College of Science physics professor Srinivas Sridhar is working with a team of physicians and scientists at Northeastern University, Brigham and Women’s Hospital, and Massachusetts General Hospital to make it happen. They were recently awarded an Innovations grant from CIMIT – the Center for Integration of Medicine and Innovative Medicine – to develop nanotechnogies for image guided therapies.

MRIs, CT scans, and PET scans traditionally need to be done separately, and then the images need to be laid over each other in order to get the most accurate reading.

Sridhar is working on nanoplatforms to which magnets or drugs could be added and act as internal markers for guided treatments. This would help with planning of surgeries and radioactive treatments.

At Brigham and Women’s Hospital and MGH, state-of-the-art surgical suites have been set up that have all of these imaging machines, but currently that cannot be used simultaneously. Sridhar explained with the team’s research, doctors would be able to bring a patient into those suites and get every image needed at virtually the same time.

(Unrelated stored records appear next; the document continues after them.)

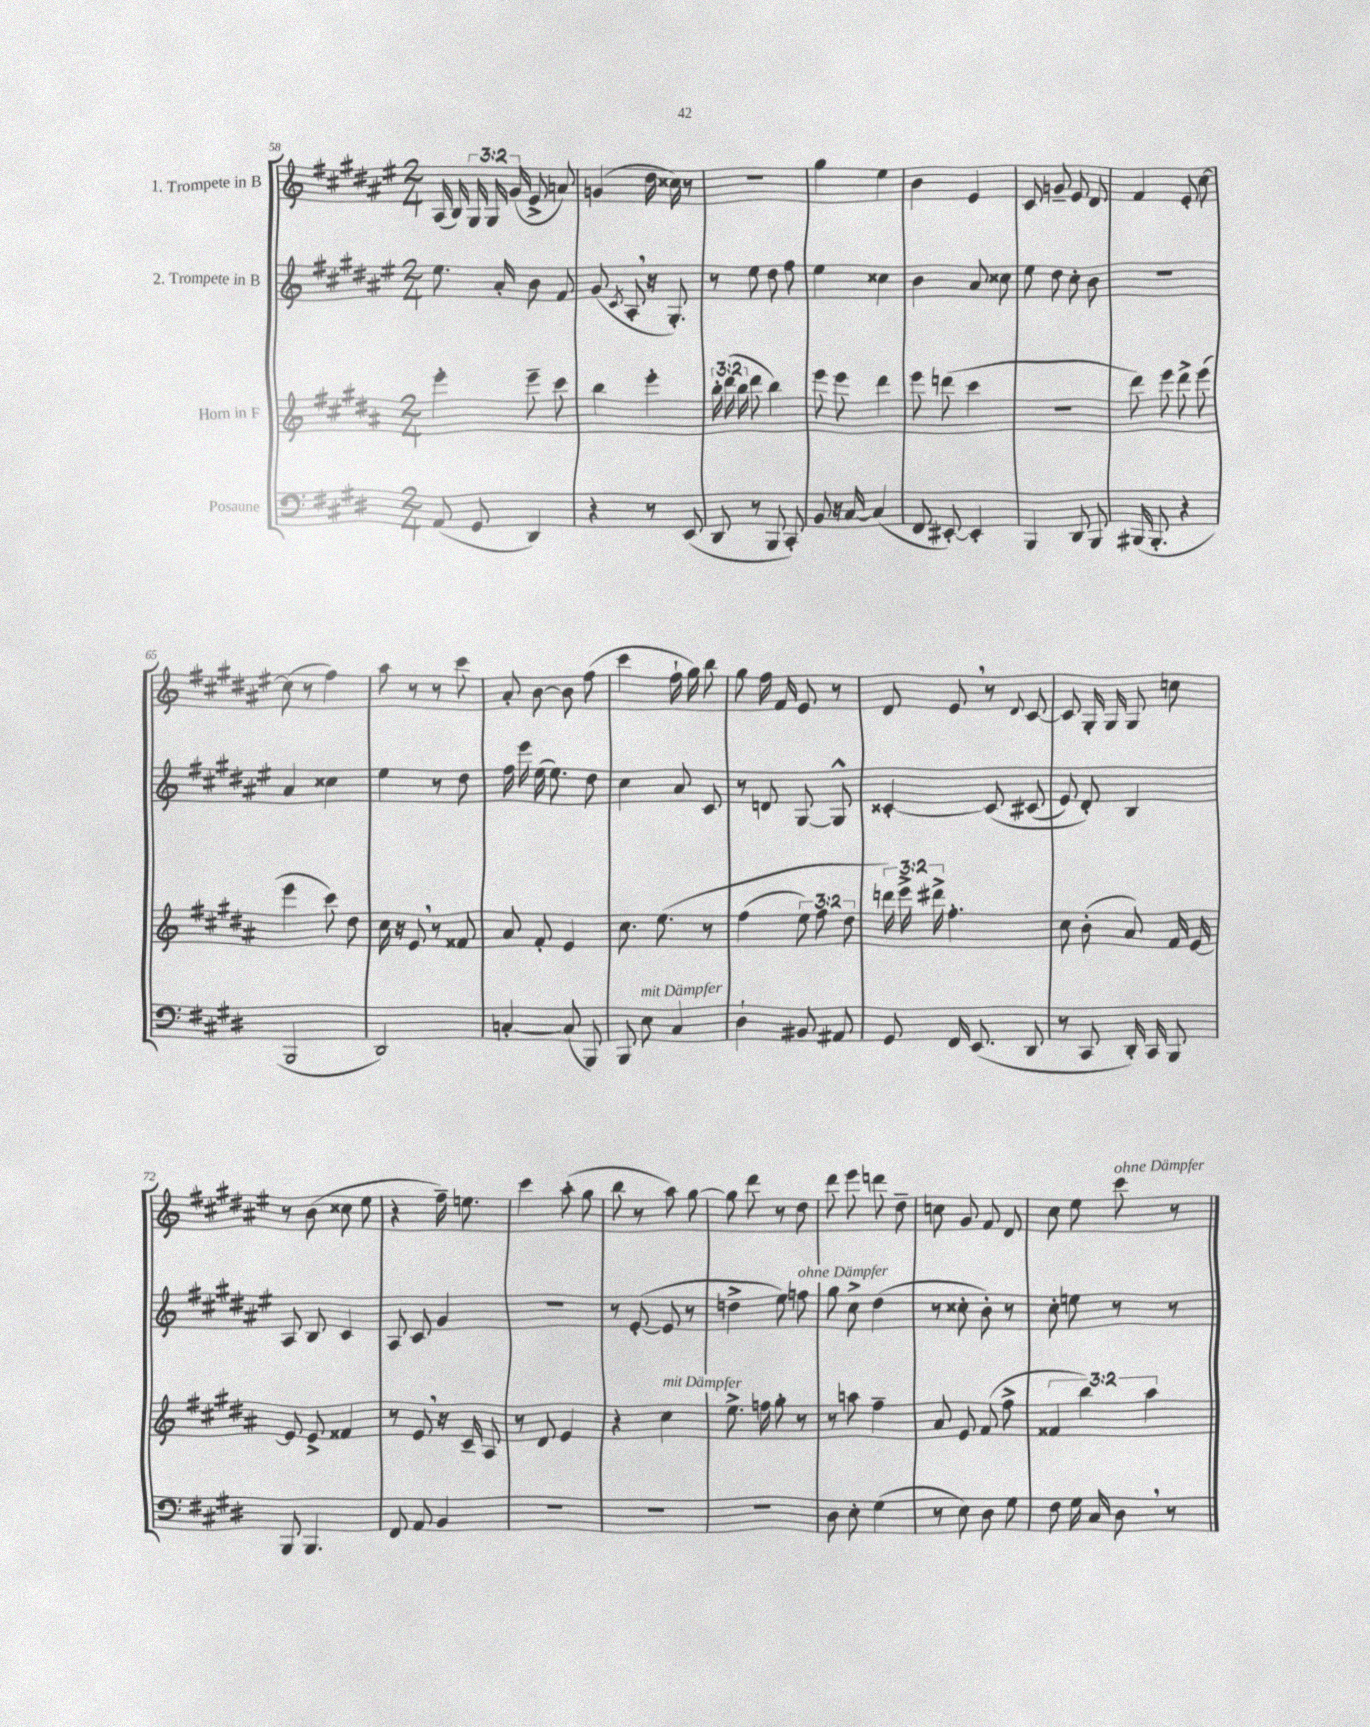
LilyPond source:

<<
\new StaffGroup <<
\new Staff = "s0" \with { instrumentName = "1. Trompete in B" } {
    \clef treble \key fis \major \numericTimeSignature \time 2/4 \override Staff.TupletNumber.text = #tuplet-number::calc-fraction-text
    \autoBeamOff ais16( b16) \tuplet 3/2 { gis16 gis16 gis'16( } eis'8-> a'8) |
    g'4( dis''16 cisis''16) r8 |
    R2 |
    gis''4 eis''4 |
    b'4 eis'4 |
    cis'8 g'8-- eis'8 dis'8 |
    fis'4 eis'8-. cis''8~ |
    cis''8( r8 fis''4) |
    ais''8 r8 r8 cis'''8 |
    ais'8-. b'8~ b'8 fis''8( |
    cis'''4 fis''16-! gis''16) b''8 |
    gis''8 fis''16 fis'16 eis'8 r8 |
    dis'8 eis'8 \breathe r8 \appoggiatura { dis'8 } cis'8~ |
    cis'8 gis16-. gis16 gis8 c''8 |
    r8 b'8( cisis''8 eis''8 |
    r4 fis''16--) e''8. |
    cis'''4 ais''8-.( gis''8 |
    b''8 r8 ais''8) gis''8~ |
    gis''8 dis'''8 r8 dis''8 |
    dis'''8 eis'''8 d'''8 dis''8-- |
    c''8 gis'8 fis'8 dis'8 |
    cis''8 eis''8 cis'''8^\markup { \italic "ohne Dämpfer" } r8 \bar "|." |
}
\new Staff = "s1" \with { instrumentName = "2. Trompete in B" } {
    \clef treble \key fis \major \numericTimeSignature \time 2/4
    \autoBeamOff eis''8. ais'16-. b'8 fis'8 |
    gis'8( \acciaccatura { cis'8 } ais8-. \breathe r16 gis8.-.) |
    r8 eis''8 dis''8 fis''8 |
    eis''4 cisis''4 |
    b'4 ais'8 cisis''8 |
    eis''8 dis''8 cis''8-. b'8 |
    r2 |
    ais'4 cisis''4 |
    eis''4 r8 dis''8 |
    fis''16 eis'''16 eis''16( eis''8.) dis''8 |
    cis''4 ais'8 cis'8 |
    r8 d'8 gis8~ gis8-^ |
    cisis'4~-. cisis'8\( cis'8( |
    eis'8) dis'8-.\) b4 |
    ais8 b8 cis'4 |
    ais8 cis'8 gis'4 |
    R2 |
    r8 eis'8~-.( eis'8 r8 |
    d''4-> eis''8) f''8^\markup { \italic "ohne Dämpfer" } |
    gis''8 cis''8-> dis''4( |
    r8 cisis''8-. b'8-.) r8 |
    cis''8-. e''8 r8 r8 \bar "|." |
}
\new Staff = "s2" \with { instrumentName = "Horn in F" } {
    \clef treble \key b \major \numericTimeSignature \time 2/4 \override Staff.TupletNumber.text = #tuplet-number::calc-fraction-text
    \autoBeamOff e'''4-. e'''8-- cis'''8 |
    b''4 e'''4-. |
    \tuplet 3/2 { b''16-. dis'''16( b''16 } dis'''8 b''4) |
    e'''8 e'''8 dis'''4 |
    e'''8 d'''8( cis'''4 |
    r2 |
    dis'''8) e'''8 dis'''8-> e'''8( |
    e'''4 cis'''8) dis''8 |
    cis''16 r16 e'8 \breathe r8 fisis'8 |
    ais'8 fis'8-. e'4 |
    cis''8. e''8.\( r8 |
    fis''4( \tuplet 3/2 { e''8) fis''8 dis''8 } |
    \tuplet 3/2 { d'''16\) e'''16-> dis'''16-> } fis''4.-. |
    cis''8 b'8-.( ais'8) fis'16 e'16~ |
    e'8 e'8-> fisis'4 |
    r8 e'8 \breathe r16 cis'16-- ais8 |
    r8 dis'8 e'4 |
    r4 cis''4^\markup { \italic "mit Dämpfer" } |
    e''8.-> f''16 gis''8-. r8 |
    r8 a''8 fis''4-- |
    ais'8 e'8 fis'8( fis''8-> |
    \tuplet 3/2 { fisis'4 b''4) ais''4 } \bar "|." |
}
\new Staff = "s3" \with { instrumentName = "Posaune" } {
    \clef bass \key e \major \numericTimeSignature \time 2/4
    \autoBeamOff a,8( gis,8 dis,4) |
    r4 r8 e,8( |
    dis,8 r8 b,,8 cis,8-.) |
    b,8 r16 cis16~ cis4( |
    fis,8 eis,8~-.) eis,4-. |
    b,,4 dis,8 b,,8 |
    bis,,16( bis,,8.-. r4 |
    b,,2 |
    dis,2) |
    c4~-. c8( b,,8) |
    b,,8 e8^\markup { \italic "mit Dämpfer" } cis4 |
    dis4-! bis,8 ais,8 |
    gis,8 fis,16 e,8.( dis,8 |
    r8 cis,8 dis,16-.) cis,16 b,,8 |
    b,,8 b,,4. |
    fis,8 a,8 b,4 |
    R2 |
    R2 |
    R2 |
    dis8 e8-. gis4( |
    r8 e8) dis8 gis8 |
    fis8 gis16 cis16 dis8 \breathe r8 \bar "|." |
}
>>
>>
\layout { \context { \Score currentBarNumber = #58 } }
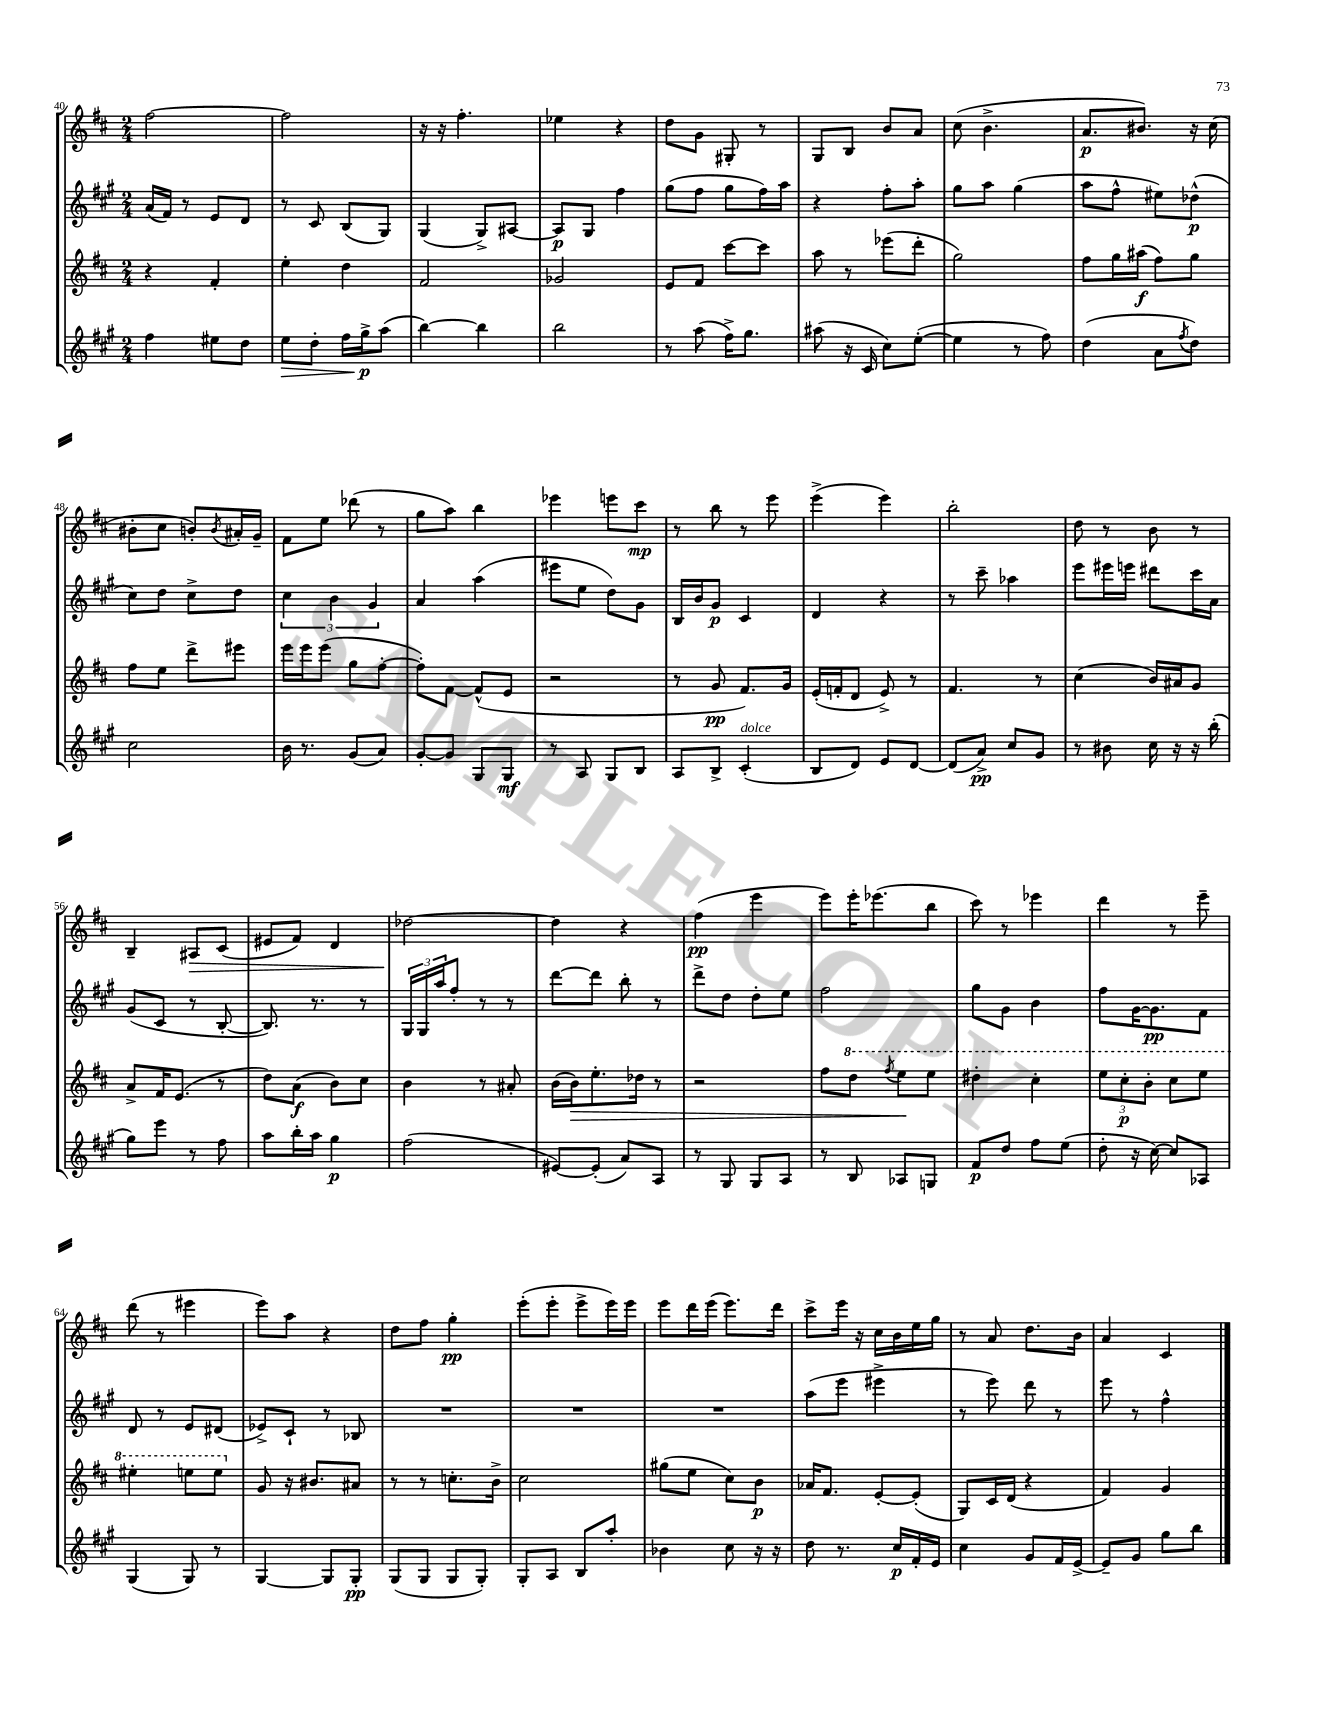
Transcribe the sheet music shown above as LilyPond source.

<<
\new StaffGroup <<
\new Staff = "s0" {
    \clef treble \key d \major \numericTimeSignature \time 2/4
    fis''2~ |
    fis''2 |
    r16 r16 fis''4.-. |
    ees''4 r4 |
    d''8 g'8 gis8-. r8 |
    g8 b8 b'8 a'8 |
    cis''8( b'4.-> |
    a'8.\p bis'8.) r16 cis''16( |
    bis'8-. cis''8 b'8-.) \acciaccatura { b'8 } ais'16-. g'16-- |
    fis'8 e''8 des'''8( r8 |
    g''8 a''8) b''4 |
    ees'''4 e'''8 cis'''8\mp |
    r8 b''8 r8 e'''8 |
    e'''4->( e'''4) |
    b''2-. |
    d''8 r8 b'8 r8 |
    b4-- ais8\> cis'8( |
    eis'8 fis'8) d'4 |
    des''2~\! |
    des''4 r4 |
    fis''4\pp( e'''4 |
    e'''8) e'''16-. ees'''8.( b''8 |
    cis'''8) r8 ees'''4 |
    d'''4 r8 e'''8-- |
    d'''8( r8 eis'''4 |
    e'''8) a''8 r4 |
    d''8 fis''8 g''4-.\pp |
    e'''8-.( e'''8-. e'''8-> e'''16) e'''16 |
    e'''8 d'''16 e'''16( e'''8.) d'''16 |
    cis'''8-> e'''16 r16 cis''16 b'16 e''16 g''16 |
    r8 a'8 d''8. b'16 |
    a'4 cis'4 \bar "|." |
}
\new Staff = "s1" {
    \clef treble \key a \major \numericTimeSignature \time 2/4
    a'16( fis'16) r8 e'8 d'8 |
    r8 cis'8 b8( gis8) |
    gis4( gis8->) ais8~ |
    ais8\p gis8 fis''4 |
    gis''8( fis''8 gis''8 fis''16) a''16 |
    r4 fis''8-. a''8-. |
    gis''8 a''8 gis''4( |
    a''8 fis''8-^ eis''8) des''8-^\p( |
    cis''8) d''8 cis''8-> d''8 |
    \tuplet 3/2 { cis''4 b'4 gis'4 } |
    a'4 a''4( |
    eis'''8 e''8 d''8) gis'8 |
    b16 b'16 gis'8\p cis'4 |
    d'4 r4 |
    r8 cis'''8-- aes''4 |
    e'''8 eis'''16 e'''16 dis'''8 cis'''16 a'16 |
    gis'8( cis'8 r8 b8~-. |
    b8.) r8. r8 |
    \tuplet 3/2 { gis16 gis16 a''16 } fis''8-. r8 r8 |
    d'''8~ d'''8 b''8-. r8 |
    d'''8-> d''8 d''8-. e''8 |
    fis''2 |
    gis''8 gis'8 b'4 |
    fis''8 gis'16~ gis'8.\pp fis'8 |
    d'8 r8 e'8 dis'8( |
    ees'8->) cis'8-! r8 bes8 |
    R2 |
    R2 |
    R2 |
    a''8( e'''8 eis'''4-> |
    r8 e'''8) d'''8 r8 |
    e'''8 r8 fis''4-^ \bar "|." |
}
\new Staff = "s2" {
    \clef treble \key d \major \numericTimeSignature \time 2/4
    r4 fis'4-. |
    e''4-. d''4 |
    fis'2 |
    ges'2 |
    e'8 fis'8 cis'''8~ cis'''8 |
    a''8 r8 ees'''8( d'''8-. |
    g''2) |
    fis''8 g''16 ais''16\f( fis''8) g''8 |
    fis''8 e''8 d'''8-> eis'''8 |
    e'''16 e'''16 e'''8( g''8 fis''8~-. |
    fis''8-.) fis'8~ fis'8-^( e'8 |
    r2 |
    r8 g'8\pp fis'8.) g'16 |
    e'16-.( f'16-. d'8 e'8->) r8 |
    fis'4. r8 |
    cis''4( b'16) ais'16 g'8 |
    a'8-> fis'16 e'8.( r8 |
    d''8) a'8\f( b'8) cis''8 |
    b'4 r8 ais'8-. |
    b'16( b'16\>) e''8.-. des''16 r8 |
    r2 |
    fis''8 \ottava #1 d'''8 \acciaccatura { fis'''8 } e'''8\! e'''8 |
    dis'''4-. cis'''4-. |
    \tuplet 3/2 { e'''8 cis'''8-.\p b''8-. } cis'''8 e'''8 |
    eis'''4-. e'''8 e'''8 \ottava #0 |
    g'8 r16 bis'8. ais'8 |
    r8 r8 c''8.-. b'16-> |
    cis''2 |
    gis''8( e''8 cis''8) b'8\p |
    aes'16 fis'8. e'8~-. e'8-.( |
    g8) cis'16 d'16( r4 |
    fis'4) g'4 \bar "|." |
}
\new Staff = "s3" {
    \clef treble \key a \major \numericTimeSignature \time 2/4
    fis''4 eis''8 d''8 |
    e''8\> d''8-. fis''16 gis''16->\p\! a''8( |
    b''4~) b''4 |
    b''2 |
    r8 a''8( fis''16->) gis''8. |
    ais''8( r16 cis'16 cis''8) e''8~-.( |
    e''4 r8 fis''8) |
    d''4( a'8 \acciaccatura { fis''8 } d''8) |
    cis''2 |
    b'16 r8. gis'8( a'8) |
    gis'8~-. gis'8 gis8 gis8\mf |
    r8 a8 gis8 b8 |
    a8 b8-> cis'4-.^\markup { \italic "dolce" }( |
    b8 d'8) e'8 d'8~ |
    d'8( a'8->\pp) cis''8 gis'8 |
    r8 bis'8 cis''16 r16 r16 b''16-.( |
    gis''8) e'''8 r8 fis''8 |
    a''8 b''16-. a''16 gis''4\p |
    fis''2( |
    eis'8~) eis'8-.( a'8) a8 |
    r8 gis8 gis8 a8 |
    r8 b8 aes8 g8 |
    fis'8\p d''8 fis''8 e''8( |
    d''8-. r16 cis''16~) cis''8 aes8 |
    gis4( gis8) r8 |
    gis4~ gis8 gis8-.\pp |
    gis8( gis8 gis8 gis8-.) |
    gis8-. a8 b8 a''8-. |
    bes'4 cis''8 r16 r16 |
    d''8 r8. cis''16\p fis'16-. e'16 |
    cis''4 gis'8 fis'16 e'16~-> |
    e'8-- gis'8 gis''8 b''8 \bar "|." |
}
>>
>>
\layout { \context { \Score currentBarNumber = #40 } }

Furthermore the nanoplatforms can be made to selectively home in on the tumor and avoid other critical organs. “Cancer patients always lose their hair because we are not good enough at directing drugs to tumors and avoiding other organs,” said Sridhar.

Dr. Mukesh Harisinghani, a radiologist at MGH, says nowadays treatment can be compared to using a canon, whereas this new treatment style is more like a laser gun. “Now, treatment does not come without side effects,” he said. “With this treatment you only would have to give when and where needed.” Harisinghani also said using nanoplatforms could remove the variability that currently exists from patient to patient.

Dr. Kirby Vosburgh, a researcher at Brigham and Women’s Hospital, adds that nanoplatforms, due to their more precise targeting, can help eliminate side effects. For instance, he cites a study in the New England Journal of Medicine that says patients who receive radiation therapy for cancer have an increased likelihood of cardiac problems.

“There’s nothing new about targeting chemical structures,” Vosburgh said, “but what’s new is not having an active drug pass through the body, thus exposing tissue that is not selected for treatment.”

Vosburgh also said these targeted nanoplatforms can include signaling elements, making them hundreds of times easier to detect and localize than traditional techniques.

Dr. Steve Schachter, the Chief Academic Officer of CIMIT, said that the collaboration across all of these institutions makes it possible for investigators with medical, scientific, and engineering backgrounds to blend their expertise, viewpoints, and insights.

“We have found cross-disciplinary collaborations to be critically important for the success of innovative research that addresses unmet needs in medicine with engineering solutions,” said Schachter. He’s hopeful this program will lead to new developments and improvements to patient care.

When can the general public see this? Many tests need to be carried out to prove these nanoplatforms are safe for human use, but members of the team are confident that people who are alive now will see it in their lifetimes.